Cytogenetic and molecular analyses such as allelotyping studies have revealed several genetic changes typical for human glial neoplasms. However, most studies to date have involved malignant gliomas and thus are likely to reflect late events of tumor progression. To elucidate the initial events of glial tumor growth, we performed a genome-wide search for genetic alterations in the DNA of 43 low-grade gliomas as compared to the constitutional DNA of the patients' peripheral blood leucocytes using the two-dimensional (2D) DNA fingerprint approach. Reliable results were obtained for 28 blood/tumor sample pairs (13 astrocytomas, 9 pilocytic astrocytomas, 1 oligodendroglioma, 3 oligoastrocytomas, and 2 ependymomas).
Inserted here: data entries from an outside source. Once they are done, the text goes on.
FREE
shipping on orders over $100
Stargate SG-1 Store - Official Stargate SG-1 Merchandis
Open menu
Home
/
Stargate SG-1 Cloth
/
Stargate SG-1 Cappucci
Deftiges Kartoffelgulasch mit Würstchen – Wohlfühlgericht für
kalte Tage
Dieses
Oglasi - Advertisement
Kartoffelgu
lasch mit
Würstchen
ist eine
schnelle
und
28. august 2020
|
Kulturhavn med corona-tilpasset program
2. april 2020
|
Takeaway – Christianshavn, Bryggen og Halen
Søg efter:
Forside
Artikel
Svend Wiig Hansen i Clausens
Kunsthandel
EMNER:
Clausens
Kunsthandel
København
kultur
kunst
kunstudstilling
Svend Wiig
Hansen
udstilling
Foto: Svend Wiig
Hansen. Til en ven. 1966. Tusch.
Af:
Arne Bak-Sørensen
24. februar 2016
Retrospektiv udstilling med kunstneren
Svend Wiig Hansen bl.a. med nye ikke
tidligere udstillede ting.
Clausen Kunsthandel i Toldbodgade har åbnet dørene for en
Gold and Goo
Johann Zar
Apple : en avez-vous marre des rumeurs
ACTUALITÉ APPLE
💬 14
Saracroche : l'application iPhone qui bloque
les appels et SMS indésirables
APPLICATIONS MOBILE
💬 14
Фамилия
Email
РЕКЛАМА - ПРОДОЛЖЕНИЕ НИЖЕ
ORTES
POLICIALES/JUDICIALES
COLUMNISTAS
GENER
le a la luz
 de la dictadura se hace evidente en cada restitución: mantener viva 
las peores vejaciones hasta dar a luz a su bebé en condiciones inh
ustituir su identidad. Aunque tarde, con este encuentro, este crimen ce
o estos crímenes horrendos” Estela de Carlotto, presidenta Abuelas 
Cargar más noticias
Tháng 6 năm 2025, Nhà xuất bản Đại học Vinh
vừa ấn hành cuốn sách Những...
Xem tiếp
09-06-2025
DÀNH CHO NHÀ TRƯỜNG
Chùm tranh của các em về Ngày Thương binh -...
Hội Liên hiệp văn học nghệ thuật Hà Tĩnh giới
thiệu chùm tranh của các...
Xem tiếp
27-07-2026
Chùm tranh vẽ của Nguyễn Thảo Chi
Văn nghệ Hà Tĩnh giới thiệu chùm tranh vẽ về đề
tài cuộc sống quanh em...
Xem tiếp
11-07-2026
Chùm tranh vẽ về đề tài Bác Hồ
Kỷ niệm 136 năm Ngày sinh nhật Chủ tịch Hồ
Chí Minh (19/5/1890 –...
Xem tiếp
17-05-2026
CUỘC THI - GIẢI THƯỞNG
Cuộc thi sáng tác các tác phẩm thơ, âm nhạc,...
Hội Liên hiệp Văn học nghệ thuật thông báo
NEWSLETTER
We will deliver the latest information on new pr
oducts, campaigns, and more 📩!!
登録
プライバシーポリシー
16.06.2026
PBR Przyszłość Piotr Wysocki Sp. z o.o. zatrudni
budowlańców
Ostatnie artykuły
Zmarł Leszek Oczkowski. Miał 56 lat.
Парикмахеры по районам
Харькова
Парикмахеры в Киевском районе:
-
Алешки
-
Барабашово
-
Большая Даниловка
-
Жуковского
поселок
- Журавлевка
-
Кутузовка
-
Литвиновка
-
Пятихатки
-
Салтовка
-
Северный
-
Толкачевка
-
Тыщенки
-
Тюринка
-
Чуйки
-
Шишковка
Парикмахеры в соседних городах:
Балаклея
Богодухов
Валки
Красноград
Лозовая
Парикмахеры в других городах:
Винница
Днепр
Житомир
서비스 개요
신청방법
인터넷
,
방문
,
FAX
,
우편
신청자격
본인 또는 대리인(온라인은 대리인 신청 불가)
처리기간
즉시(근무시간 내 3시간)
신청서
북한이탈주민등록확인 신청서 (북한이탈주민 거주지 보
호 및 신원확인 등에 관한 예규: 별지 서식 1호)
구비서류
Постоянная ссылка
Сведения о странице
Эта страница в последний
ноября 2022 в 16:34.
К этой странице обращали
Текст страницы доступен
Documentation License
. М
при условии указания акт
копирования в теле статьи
DNA was digested with the restriction enzyme HaeIII and the resulting fragments were separated on 2D gels according to size and sequence in the first and second dimensions, respectively. Patterns of hundreds of spots were generated by hybridization with four different mini- and microsatellite core probes. A total of 655 to 1,122 spots could be visualized per sample. Comparison of blood and tumor spot patterns revealed two to 11 reproducible changes per patient. Most of the differences were spot losses (77.1%), while the others appeared to be gains or amplifications. Exactly the same changes were found in tumor recurrences which lacked histological signs of progression. When comparing different patients, many of the affected spots tended to cluster in particular areas of the gel as revealed by computer-aided comparison of all spot patterns. Eleven different spot clusters were identified which may correspond to several major deletion targets. This study provides the basis for the future molecular cloning of the candidate tumor suppressor genes affected by the common spot losses and will allow new insights into the genetic mechanisms of glial tumorigenesis.